Mb_strwidth ($STR, $encoding) returns the width of the string
$str the string to be evaluated
$encoding the encoding to use, such as UTF8, GBK
Mb_strimwidth ($str, $start, $width, $tail, $encoding) intercept strings by width
$str the string to intercept
$start where to start intercepting, the default is 0
$width the width to intercept
$tail append to the string behind the intercept string, the common ...
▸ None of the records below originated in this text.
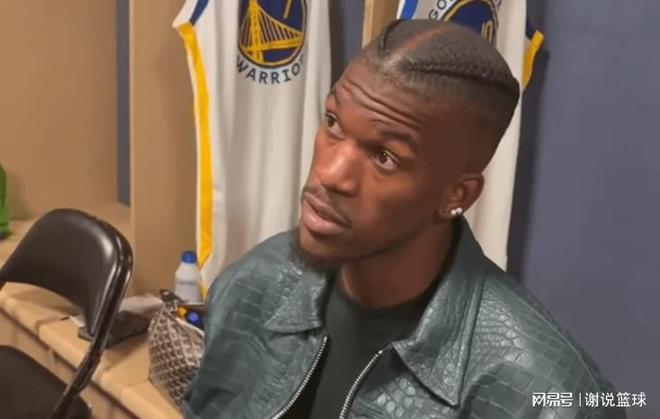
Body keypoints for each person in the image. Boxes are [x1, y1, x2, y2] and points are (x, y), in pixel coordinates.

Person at [184, 20, 624, 419]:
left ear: (457, 195)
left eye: (384, 156)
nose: (330, 174)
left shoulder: (550, 398)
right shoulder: (252, 285)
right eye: (333, 122)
$encoding the encoding to use
The code is as follows |
Copy Code |
. PHP /** * UTF8 encoded format * 1 Chinese 3 bytes * We want 1 Chinese to occupy 2 bytes, * Because the position of 2 letters from the width is equivalent to 1 Chinese */ //test string $str = ' aaaa ah aaaa ah ah aaa '; Echo strlen ($STR); Output is only strlen to 25 bytes ///must specify encoding, or it will use PHP's inner Code mb_internal_encoding () to see the inner code //////Use Mb_strwidth output string width of 20 using UTF8 encoding Echo mb_strwidth ($str, ' utf8 '); //Only UTF8 width greater than 10 if (Mb_strwidth ($str, ' ') >10) { //Here set to intercept from 0, take 10 append ..., using UTF8 encoding //Note the additional ... will also be computed to a length of $str = mb_strimwidth ($str, 0, ' ... ', ' UTF8 '); //FINAL output aaaa ah ... 4 A, 4, 1, 2 3, 3 4+2+3=9 //is not very simple ah, some people say why 9 is not 10? //Because the right "ah" behind or "ah", Chinese 2, 9+2=11 exceeded the set, so remove one is 9 Echo $str; |
If there is no problem with all Chinese, but if there is a sign in the middle of the problem, such as I use Mb_strimwidth,mb_strwidth, then found that if there is a "" symbol in the title, PHP Mb_strwidth will think that the symbol is 1 width, I wonder if this is not in Chinese double quotes, logically must be a wide-byte, length should be 2 widths, after the query "" Unicode is u201c and u201d, not in the range of characters, and then query the unicode.org of the Code table, Found that u2000-u206f is a universal symbol range, although the characters in this range is a wide-character form, but the PHP mb_ function is considered to be 1 widths, no way, can only rely on their own.
The code is as follows |
Copy Code |
function Truncstring ($str, $length) { $countLen =0; for ($i =0; $i <mb_strlen ($STR); $i + +) { $countLen +=amb_strwidth (Mb_substr ($str, $i, 1)); if ($countLen > $length) Return Mb_substr ($str, 0, $i); } return $str; } Function amb_strwidth ($str _widt h) { $count =0; for ($i =0; $i <mb_strlen ($str _width); $i + +) { //if ( Mb_substr ($str _width, $i, 1) = = "\xe2\x80\x9c" | | Mb_substr ($str _width, $i, 1) = = ' \xe2\x80\x9d ') //If you encounter characters within u2000-u206f, add the counter 2 if (Preg_match ("/[\x {2000}-\x{206f}]/u ", mb_substr ($str _width, $i, 1))) $count +=2; else $count +=mb_ Strwidth (Mb_substr ($str _width, $i, 1)); } return $count; } |
Summary, do to make how to feel this becomes a back to the origin of the point, the feeling or to use the loop traversal calculation character encoding to take the number of digits ha.